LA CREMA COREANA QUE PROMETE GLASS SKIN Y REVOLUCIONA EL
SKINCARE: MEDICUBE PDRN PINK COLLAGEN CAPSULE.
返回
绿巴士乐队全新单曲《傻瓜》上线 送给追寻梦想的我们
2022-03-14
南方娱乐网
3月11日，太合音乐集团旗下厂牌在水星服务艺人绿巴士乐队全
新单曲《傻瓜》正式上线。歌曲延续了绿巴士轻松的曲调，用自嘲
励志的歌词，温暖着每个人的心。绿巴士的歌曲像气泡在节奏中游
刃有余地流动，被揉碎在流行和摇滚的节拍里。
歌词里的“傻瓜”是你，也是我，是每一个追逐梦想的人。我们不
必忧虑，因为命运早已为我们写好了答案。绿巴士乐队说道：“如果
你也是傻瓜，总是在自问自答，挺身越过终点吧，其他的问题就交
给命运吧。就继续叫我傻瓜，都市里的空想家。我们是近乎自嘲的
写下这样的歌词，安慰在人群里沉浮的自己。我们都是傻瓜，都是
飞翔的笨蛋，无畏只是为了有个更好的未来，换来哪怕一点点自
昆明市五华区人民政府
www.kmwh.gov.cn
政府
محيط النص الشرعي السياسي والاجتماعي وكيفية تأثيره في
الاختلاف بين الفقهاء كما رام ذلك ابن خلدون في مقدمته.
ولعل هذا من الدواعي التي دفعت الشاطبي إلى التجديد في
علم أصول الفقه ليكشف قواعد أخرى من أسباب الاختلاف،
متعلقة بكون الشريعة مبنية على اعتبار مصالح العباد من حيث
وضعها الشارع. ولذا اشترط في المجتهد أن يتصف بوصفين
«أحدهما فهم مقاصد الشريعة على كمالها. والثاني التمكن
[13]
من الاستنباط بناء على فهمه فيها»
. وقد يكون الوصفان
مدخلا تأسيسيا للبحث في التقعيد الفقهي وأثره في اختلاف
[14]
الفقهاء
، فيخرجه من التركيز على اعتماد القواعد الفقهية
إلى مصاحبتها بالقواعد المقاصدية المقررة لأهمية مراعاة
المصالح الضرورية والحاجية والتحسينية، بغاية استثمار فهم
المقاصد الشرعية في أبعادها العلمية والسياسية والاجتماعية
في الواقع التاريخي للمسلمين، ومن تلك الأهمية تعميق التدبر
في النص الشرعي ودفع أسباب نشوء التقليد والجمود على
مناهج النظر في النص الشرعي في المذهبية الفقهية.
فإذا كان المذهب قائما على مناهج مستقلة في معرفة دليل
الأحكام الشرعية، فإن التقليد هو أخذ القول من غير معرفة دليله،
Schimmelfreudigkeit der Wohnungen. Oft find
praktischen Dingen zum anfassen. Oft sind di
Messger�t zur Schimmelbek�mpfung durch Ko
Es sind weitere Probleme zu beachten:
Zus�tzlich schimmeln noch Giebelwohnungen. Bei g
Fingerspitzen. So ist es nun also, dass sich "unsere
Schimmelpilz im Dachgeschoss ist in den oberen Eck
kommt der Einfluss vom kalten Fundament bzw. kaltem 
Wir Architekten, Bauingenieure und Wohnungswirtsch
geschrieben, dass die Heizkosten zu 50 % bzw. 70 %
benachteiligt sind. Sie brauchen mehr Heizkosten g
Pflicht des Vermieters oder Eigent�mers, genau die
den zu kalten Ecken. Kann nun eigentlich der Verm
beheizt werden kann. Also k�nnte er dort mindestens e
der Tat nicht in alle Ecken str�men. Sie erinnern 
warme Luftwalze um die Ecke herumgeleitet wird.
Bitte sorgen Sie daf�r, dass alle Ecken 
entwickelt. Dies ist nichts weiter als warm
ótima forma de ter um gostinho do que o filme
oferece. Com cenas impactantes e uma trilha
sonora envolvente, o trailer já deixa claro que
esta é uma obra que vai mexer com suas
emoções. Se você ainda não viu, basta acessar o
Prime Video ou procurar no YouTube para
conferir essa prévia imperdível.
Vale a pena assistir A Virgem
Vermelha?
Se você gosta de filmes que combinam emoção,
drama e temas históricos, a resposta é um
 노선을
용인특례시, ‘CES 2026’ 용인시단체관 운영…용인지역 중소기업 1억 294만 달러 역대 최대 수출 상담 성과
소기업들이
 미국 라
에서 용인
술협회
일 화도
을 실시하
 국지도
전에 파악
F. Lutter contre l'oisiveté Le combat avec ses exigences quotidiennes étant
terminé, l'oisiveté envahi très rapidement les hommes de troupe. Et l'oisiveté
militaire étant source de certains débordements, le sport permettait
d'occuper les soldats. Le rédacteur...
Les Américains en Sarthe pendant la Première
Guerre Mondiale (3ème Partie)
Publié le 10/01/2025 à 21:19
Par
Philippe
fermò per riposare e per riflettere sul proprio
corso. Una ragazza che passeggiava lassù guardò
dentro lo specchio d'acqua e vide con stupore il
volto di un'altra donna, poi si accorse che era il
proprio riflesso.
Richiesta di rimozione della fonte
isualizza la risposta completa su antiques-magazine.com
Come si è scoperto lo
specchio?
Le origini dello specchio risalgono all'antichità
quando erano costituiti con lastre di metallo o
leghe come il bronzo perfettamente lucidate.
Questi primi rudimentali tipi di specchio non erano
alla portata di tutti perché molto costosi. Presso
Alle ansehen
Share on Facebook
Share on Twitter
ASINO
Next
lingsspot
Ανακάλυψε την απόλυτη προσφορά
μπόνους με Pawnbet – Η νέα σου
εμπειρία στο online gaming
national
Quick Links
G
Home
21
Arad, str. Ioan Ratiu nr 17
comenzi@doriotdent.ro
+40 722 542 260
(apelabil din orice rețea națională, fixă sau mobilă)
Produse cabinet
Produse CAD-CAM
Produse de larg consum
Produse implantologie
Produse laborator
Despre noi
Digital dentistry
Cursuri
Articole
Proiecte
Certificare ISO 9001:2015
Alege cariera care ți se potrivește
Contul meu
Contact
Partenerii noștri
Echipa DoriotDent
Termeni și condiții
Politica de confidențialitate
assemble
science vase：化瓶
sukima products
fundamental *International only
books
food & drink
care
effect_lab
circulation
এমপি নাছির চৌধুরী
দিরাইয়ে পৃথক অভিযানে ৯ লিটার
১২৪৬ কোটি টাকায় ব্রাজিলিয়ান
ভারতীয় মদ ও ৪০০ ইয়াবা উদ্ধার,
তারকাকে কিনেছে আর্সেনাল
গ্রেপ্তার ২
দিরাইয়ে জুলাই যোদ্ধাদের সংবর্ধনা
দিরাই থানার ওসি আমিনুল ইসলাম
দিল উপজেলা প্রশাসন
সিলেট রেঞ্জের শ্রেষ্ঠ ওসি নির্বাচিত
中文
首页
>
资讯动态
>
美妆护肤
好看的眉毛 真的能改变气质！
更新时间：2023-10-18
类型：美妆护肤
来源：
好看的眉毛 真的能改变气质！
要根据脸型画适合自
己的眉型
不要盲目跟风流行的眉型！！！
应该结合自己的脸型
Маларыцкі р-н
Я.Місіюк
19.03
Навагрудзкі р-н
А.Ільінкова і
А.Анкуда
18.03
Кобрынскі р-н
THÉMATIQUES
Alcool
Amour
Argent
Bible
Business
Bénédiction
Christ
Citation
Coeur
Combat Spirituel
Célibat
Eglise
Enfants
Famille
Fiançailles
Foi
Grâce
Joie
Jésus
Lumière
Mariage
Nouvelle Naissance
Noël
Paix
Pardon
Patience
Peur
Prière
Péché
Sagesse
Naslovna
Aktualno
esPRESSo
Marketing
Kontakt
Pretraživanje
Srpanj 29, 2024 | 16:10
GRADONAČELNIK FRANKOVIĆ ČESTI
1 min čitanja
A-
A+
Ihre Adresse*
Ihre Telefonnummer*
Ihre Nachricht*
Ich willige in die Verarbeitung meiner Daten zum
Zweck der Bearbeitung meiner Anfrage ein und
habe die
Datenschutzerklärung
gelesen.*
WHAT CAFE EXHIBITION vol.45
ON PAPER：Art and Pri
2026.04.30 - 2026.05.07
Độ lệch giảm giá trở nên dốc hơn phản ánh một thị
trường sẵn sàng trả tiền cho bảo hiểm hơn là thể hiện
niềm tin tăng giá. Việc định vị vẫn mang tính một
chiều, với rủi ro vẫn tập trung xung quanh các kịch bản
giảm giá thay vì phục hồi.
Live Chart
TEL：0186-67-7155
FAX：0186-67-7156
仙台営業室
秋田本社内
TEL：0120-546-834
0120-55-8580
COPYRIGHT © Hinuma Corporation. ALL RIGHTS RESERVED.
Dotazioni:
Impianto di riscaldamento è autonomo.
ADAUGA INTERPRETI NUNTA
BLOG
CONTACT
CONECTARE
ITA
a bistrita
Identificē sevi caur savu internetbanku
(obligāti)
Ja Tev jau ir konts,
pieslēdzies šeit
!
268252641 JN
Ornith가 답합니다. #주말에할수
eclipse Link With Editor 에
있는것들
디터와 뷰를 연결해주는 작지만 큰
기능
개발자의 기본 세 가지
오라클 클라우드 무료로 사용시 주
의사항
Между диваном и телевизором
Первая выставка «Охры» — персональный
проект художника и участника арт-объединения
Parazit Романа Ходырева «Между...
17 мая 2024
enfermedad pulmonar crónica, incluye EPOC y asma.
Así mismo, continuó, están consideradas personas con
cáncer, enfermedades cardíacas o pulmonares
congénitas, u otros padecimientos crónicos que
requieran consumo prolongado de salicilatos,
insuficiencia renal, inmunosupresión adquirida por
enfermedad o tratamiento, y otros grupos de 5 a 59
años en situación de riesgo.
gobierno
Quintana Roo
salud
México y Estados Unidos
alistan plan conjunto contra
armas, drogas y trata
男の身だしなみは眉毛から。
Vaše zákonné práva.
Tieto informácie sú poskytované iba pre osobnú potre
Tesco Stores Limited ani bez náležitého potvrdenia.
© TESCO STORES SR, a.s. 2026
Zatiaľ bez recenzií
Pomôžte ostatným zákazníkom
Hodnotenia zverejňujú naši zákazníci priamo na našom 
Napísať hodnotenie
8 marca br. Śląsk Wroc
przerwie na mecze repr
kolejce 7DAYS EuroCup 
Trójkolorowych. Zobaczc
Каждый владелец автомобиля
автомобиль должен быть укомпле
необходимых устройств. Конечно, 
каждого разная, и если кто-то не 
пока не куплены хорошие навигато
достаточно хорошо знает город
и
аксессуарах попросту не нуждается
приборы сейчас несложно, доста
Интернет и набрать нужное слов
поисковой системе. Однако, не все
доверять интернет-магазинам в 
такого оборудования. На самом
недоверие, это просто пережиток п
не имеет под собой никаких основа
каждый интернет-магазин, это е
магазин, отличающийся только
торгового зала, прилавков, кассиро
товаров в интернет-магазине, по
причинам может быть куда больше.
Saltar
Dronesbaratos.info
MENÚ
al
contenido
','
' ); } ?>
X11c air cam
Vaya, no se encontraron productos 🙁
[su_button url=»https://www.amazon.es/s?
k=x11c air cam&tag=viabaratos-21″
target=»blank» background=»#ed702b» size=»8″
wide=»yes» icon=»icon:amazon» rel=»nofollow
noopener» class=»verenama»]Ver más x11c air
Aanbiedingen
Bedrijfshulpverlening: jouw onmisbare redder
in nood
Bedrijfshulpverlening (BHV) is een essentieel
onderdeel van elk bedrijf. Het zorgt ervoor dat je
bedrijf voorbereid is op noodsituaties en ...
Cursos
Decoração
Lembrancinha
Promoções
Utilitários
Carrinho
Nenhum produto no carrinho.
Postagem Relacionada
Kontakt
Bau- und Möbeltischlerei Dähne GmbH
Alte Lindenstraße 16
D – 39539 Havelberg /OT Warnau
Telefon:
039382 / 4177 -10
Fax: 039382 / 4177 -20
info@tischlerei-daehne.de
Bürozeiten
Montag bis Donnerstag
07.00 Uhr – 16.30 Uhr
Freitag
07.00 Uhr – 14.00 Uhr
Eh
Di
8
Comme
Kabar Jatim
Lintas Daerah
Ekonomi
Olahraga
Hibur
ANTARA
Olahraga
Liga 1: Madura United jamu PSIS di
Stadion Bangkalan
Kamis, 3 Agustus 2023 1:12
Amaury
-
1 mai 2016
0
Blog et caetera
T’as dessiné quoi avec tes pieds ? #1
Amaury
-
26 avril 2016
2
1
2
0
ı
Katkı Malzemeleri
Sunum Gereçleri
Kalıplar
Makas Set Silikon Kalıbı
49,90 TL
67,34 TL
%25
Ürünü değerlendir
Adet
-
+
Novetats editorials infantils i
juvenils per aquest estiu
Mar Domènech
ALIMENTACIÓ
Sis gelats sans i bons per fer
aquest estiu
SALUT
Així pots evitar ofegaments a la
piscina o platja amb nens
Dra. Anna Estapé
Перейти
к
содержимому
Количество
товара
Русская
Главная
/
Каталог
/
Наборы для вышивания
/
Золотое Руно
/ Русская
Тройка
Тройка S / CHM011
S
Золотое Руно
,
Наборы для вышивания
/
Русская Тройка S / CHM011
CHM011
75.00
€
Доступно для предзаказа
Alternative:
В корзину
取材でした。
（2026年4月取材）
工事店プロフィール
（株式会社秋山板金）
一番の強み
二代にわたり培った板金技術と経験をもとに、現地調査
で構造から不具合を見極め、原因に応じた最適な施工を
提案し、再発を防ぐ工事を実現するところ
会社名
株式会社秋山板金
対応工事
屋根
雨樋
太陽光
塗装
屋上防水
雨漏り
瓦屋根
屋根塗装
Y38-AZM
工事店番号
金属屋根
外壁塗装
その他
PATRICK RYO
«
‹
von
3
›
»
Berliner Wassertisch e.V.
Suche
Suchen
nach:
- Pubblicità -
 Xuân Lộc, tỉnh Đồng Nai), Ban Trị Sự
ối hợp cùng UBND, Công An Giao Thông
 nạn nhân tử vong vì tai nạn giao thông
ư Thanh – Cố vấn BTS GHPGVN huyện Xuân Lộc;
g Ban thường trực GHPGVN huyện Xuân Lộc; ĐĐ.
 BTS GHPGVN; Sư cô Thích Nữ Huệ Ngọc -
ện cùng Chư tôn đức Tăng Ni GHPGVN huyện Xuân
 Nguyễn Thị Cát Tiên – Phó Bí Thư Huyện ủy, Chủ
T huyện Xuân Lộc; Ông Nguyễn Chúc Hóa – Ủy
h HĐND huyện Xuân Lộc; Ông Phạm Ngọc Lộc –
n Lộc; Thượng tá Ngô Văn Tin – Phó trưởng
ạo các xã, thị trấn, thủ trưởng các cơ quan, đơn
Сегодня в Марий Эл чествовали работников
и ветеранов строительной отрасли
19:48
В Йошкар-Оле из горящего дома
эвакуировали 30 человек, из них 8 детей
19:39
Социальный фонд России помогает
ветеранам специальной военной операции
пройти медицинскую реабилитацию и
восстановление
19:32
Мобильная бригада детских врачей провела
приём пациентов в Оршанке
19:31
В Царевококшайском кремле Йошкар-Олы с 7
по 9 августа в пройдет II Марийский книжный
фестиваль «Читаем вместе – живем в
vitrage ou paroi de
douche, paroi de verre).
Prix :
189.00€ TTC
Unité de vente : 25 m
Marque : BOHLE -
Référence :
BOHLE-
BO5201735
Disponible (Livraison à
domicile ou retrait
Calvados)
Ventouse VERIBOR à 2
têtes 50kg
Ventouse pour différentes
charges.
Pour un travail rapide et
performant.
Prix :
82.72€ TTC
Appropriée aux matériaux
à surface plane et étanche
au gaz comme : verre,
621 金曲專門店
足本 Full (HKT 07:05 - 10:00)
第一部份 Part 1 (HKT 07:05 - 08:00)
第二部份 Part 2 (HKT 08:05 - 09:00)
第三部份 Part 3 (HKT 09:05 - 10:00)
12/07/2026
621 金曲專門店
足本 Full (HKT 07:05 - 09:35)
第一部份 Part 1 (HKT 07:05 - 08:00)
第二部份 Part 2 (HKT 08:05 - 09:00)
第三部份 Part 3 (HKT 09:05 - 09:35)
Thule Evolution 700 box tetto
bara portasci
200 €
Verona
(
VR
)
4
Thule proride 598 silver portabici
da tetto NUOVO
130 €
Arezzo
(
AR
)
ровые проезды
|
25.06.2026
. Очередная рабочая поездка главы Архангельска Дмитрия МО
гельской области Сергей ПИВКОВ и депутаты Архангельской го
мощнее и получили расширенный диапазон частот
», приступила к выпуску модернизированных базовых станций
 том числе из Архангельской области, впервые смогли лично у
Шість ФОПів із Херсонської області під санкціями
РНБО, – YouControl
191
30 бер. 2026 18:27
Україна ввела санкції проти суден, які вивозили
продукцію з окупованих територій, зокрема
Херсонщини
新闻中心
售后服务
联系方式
* * * *
Task:
Nothing but the lines from the first line of the listing above through the line holding "ولعل هذا من" should be reproduced, and each must match exactly.

Exercise result:
LA CREMA COREANA QUE PROMETE GLASS SKIN Y REVOLUCIONA EL
SKINCARE: MEDICUBE PDRN PINK COLLAGEN CAPSULE.
返回
绿巴士乐队全新单曲《傻瓜》上线 送给追寻梦想的我们
2022-03-14
南方娱乐网
3月11日，太合音乐集团旗下厂牌在水星服务艺人绿巴士乐队全
新单曲《傻瓜》正式上线。歌曲延续了绿巴士轻松的曲调，用自嘲
励志的歌词，温暖着每个人的心。绿巴士的歌曲像气泡在节奏中游
刃有余地流动，被揉碎在流行和摇滚的节拍里。
歌词里的“傻瓜”是你，也是我，是每一个追逐梦想的人。我们不
必忧虑，因为命运早已为我们写好了答案。绿巴士乐队说道：“如果
你也是傻瓜，总是在自问自答，挺身越过终点吧，其他的问题就交
给命运吧。就继续叫我傻瓜，都市里的空想家。我们是近乎自嘲的
写下这样的歌词，安慰在人群里沉浮的自己。我们都是傻瓜，都是
飞翔的笨蛋，无畏只是为了有个更好的未来，换来哪怕一点点自
昆明市五华区人民政府
www.kmwh.gov.cn
政府
محيط النص الشرعي السياسي والاجتماعي وكيفية تأثيره في
الاختلاف بين الفقهاء كما رام ذلك ابن خلدون في مقدمته.
ولعل هذا من الدواعي التي دفعت الشاطبي إلى التجديد في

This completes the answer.